And the trend apparently has been broken: a Sim City announcement which does not seem to detract from public perception in a meaningful way.

The latest reboot of SimCity prides itself upon each event being driven some set of signals which in turn perpetuate. Your coal industry is reliant upon a finite and definite quantity of coal. Your houses need sims to live in them to be populate. That sim needs to have a way to work. That way to work needs to have some acceptable level of traffic. You see where the complexity can occur.

EA decided to focus on the educational aspect with their recently announced SimCityEDU. Teachers will be able to create content within this version of SimCity to be used as a lesson plan for students interested in government-like topics.

I must say that I never expected EA to go directly into the teaching resources market — but kudos on them for doing that.

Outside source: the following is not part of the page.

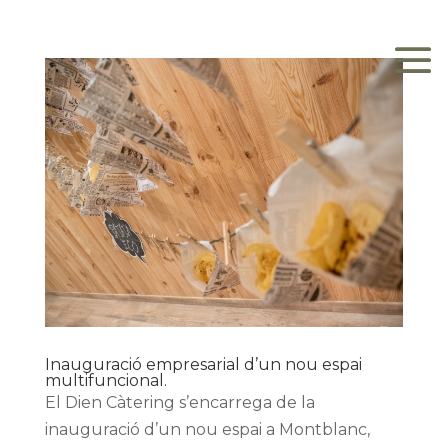
Inauguració empresarial d’un nou espai
multifuncional.
El Dien Càtering s’encarrega de la
inauguració d’un nou espai a Montblanc,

Games teach people valuable skills. Traditional educational games really tend to be wasted time because at best they are designed to help students with quick mental reflexes and memorization — all skills easily replaced by a calculator. Designing the resource to be used as an assignment within a structure lesson plan does not fall into that trap however: students are engaged to apply knowledge and learn through experimentation.

This is the way I have traditionally explained educational games in the past: teaching students how to quickly sum up loose change at best prepares them for a career as a cashier. Giving them a scenario and letting them contextualize it into a logic problem which they then solve… now that could be powerful.